Cardano continued to make significant strides in the third quarter of 2023. With notable developments in interoperability and core infrastructure, Cardano’s future appears promising.
One of the key highlights from the State of Cardano report for Q3 2023 was the impressive growth in its stablecoin value. There was a 16% increase from quarter to quarter and a huge 461% increase for the year so far. The first push came from native stablecoins like iUSD. Then, Wanchain brought versions of well-known stablecoins USDT and USDC, pushing growth higher in quarter three.
The TVL remained steady over the quarter but witnessed a remarkable 198% increase in YTD figures. Notably, Cardano’s TVL ranking among all blockchain networks climbed from 34th at the start of the year to 15th, indicating a substantial rise in the network’s prominence.
In Q3, Cardano’s governance phase, known as Voltaire, gained momentum with the launch of SanchoNet and Intersect. SanchoNet, a testnet for on-chain governance, and Intersect, a Cardano member-based organization, are expected to play crucial roles in the governance of the network.
The financial analysis revealed that its revenue experienced a decline of 29.9% QoQ due to fluctuations in transaction fees, primarily influenced by users’ urgency to transact. Despite this decline, its Treasury balance increased by 7.2% QoQ to 1.39 billion ADA.
Cardano ADA’s Price and Yield Analysis
Cardano’s native asset, ADA, encountered a 9.5% QoQ price decline, consistent with the overall crypto market trend. The nominal staking yield for ADA delegators remained at 3.3%, and the real yield was 3.34%. Cardano’s transaction fees saw a notable decrease in average transaction fees (USD), dropping from $0.13 to $0.10 QoQ.
Moreover, the network’s performance in active addresses and daily transactions revealed a decrease, with daily active addresses dropping 28.9% QoQ. The Transaction / Active Address ratio increased by 23.4% QoQ, indicating that despite fewer active addresses, the network’s power users were more engaged.
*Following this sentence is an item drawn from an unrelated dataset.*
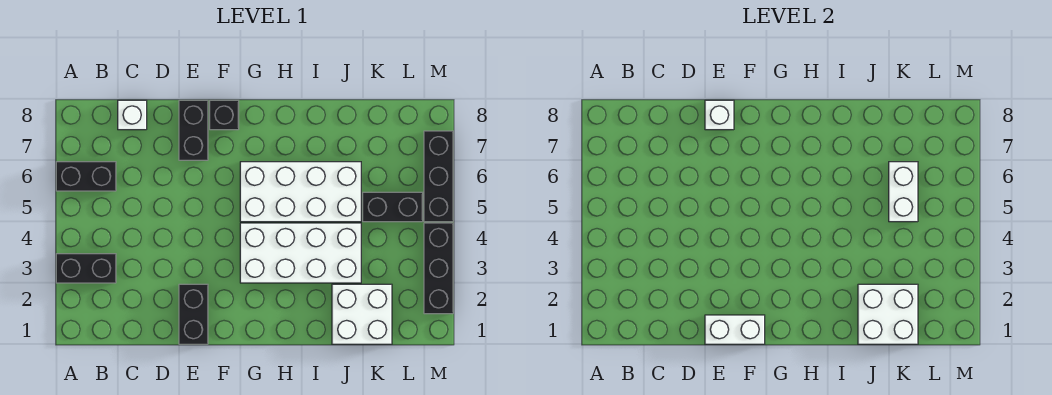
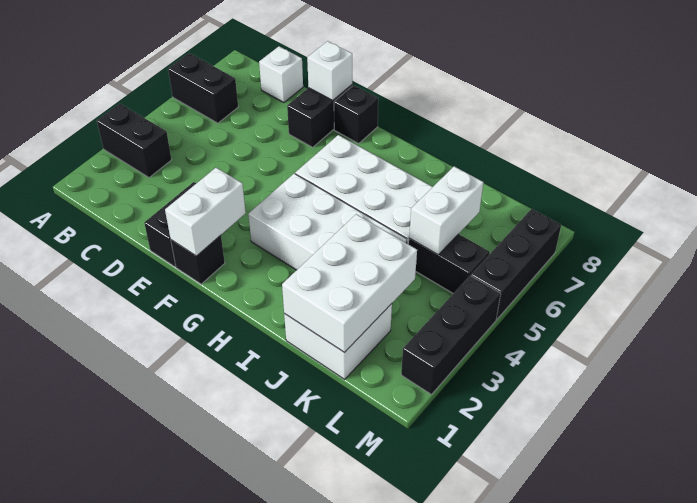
white 1x2 brick [705,315,765,344] -> white 1x2 brick turned to [165,168,246,256]
none -> black 1x1 brick [171,235,225,284]
white 2x2 brick [858,284,918,344] -> white 2x3 brick [282,214,417,353]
The blockchain load decreased from over 50% in Q2 to roughly 40% in Q3. Additionally, new development languages and toolkits like Aiken improved execution speed and memory efficiency.
The ecosystem witnessed steady growth in stake pools and delegators, contributing to the network’s decentralization. However, stake and delegator distribution remained somewhat unbalanced among the total pools.
Nevertheless, Cardano’s continued progress in Q3’23 suggests a promising future, with infrastructure enhancements, growing DeFi potential, and the rise of various stablecoins contributing to the network’s overall growth and sustainability.